The idea that imported cars pose a national security threat is absurd. We’re not about to refight World War II, converting auto plants over to the production of Sherman tanks. And almost all the cars we import come from U.S. allies. Clearly, Trump’s invocation of national security is a pretext, a way to bypass the rules that are supposed to limit arbitrary executive action.


And their economic side effects aside, the proposed auto tariffs would further undermine our allies’ rapidly eroding faith in U.S. trustworthiness.

Which is not to say that national security should never be a consideration in international trade. On the contrary, there’s a very clear-cut case right now: the Chinese company ZTE, which makes cheap phones and other electronic goods.
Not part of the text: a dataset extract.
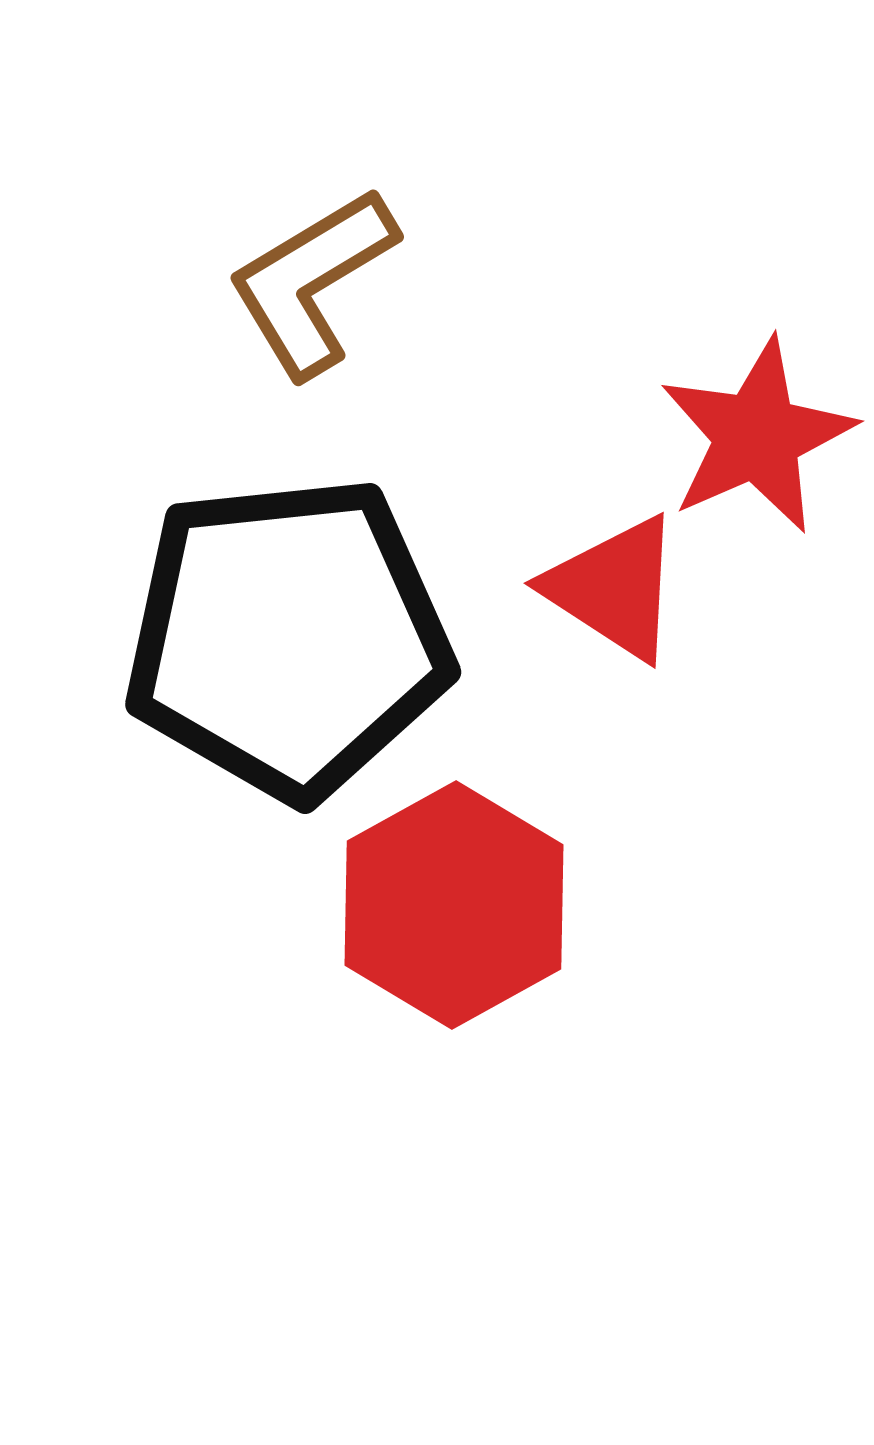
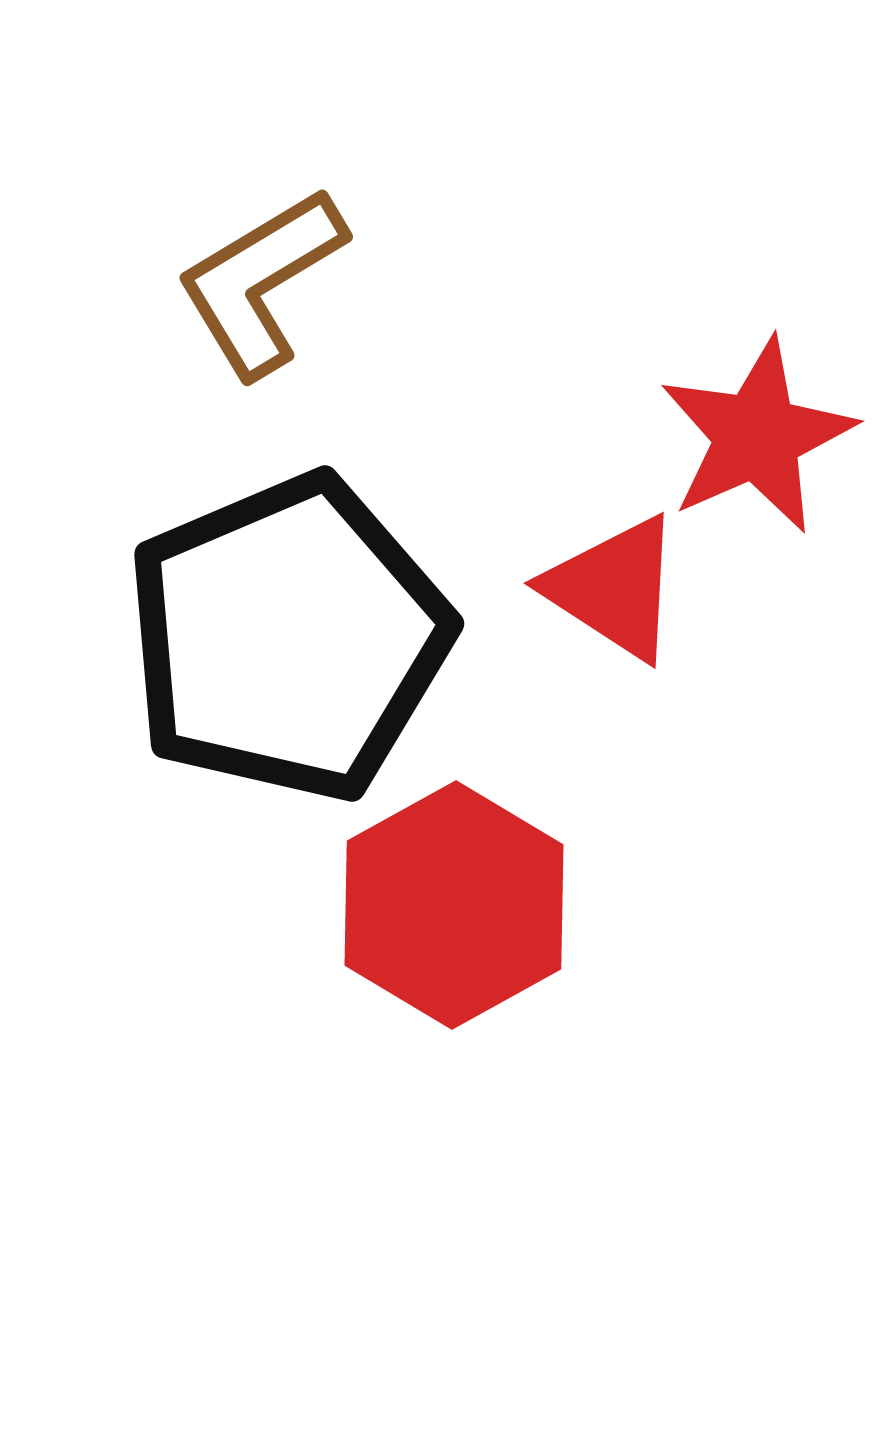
brown L-shape: moved 51 px left
black pentagon: rotated 17 degrees counterclockwise
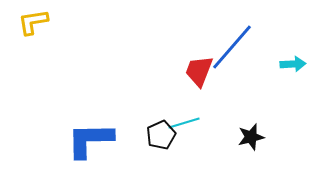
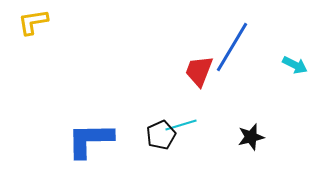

ZTE products include many U.S.-made high-technology components, some of which are prohibited from being exported to sanctioned regimes. But the company systematically violated these export rules, leading the Commerce Department to ban sales of those components to the company. And the Pentagon has banned sales of ZTE phones on U.S. military bases, warning that the phones could be used to conduct espionage.

Yet Trump is pulling out all the stops in an effort to reverse actions against ZTE, in defiance of lawmakers from both parties.

What’s behind his bizarre determination to help an obvious bad actor? Is it about personal gain? China approved a huge loan to a Trump-related project in Indonesia just before rushing to ZTE’s defense; at the same time, China granted valuable trademarks to Ivanka Trump. And don’t say that it’s ridiculous to suggest that Trump can be bribed; everything we know about him says that yes, he can.

And if we do have a president who’s bribable, that’s going to give dictators a leg up over democracies, which can’t do that sort of thing because they operate under the rule of law.

Of course, there might be other explanations. Maybe President Xi Jinping told Trump that he needed to abase himself on this issue to get a trade deal he can call a “win.” Somehow this doesn’t sound much better.

Whatever the true explanation, what we’re getting is Manchurian trade policy: a president using obviously fake national security arguments to hurt democratic allies, while ignoring very real national security concerns to help a hostile dictatorship.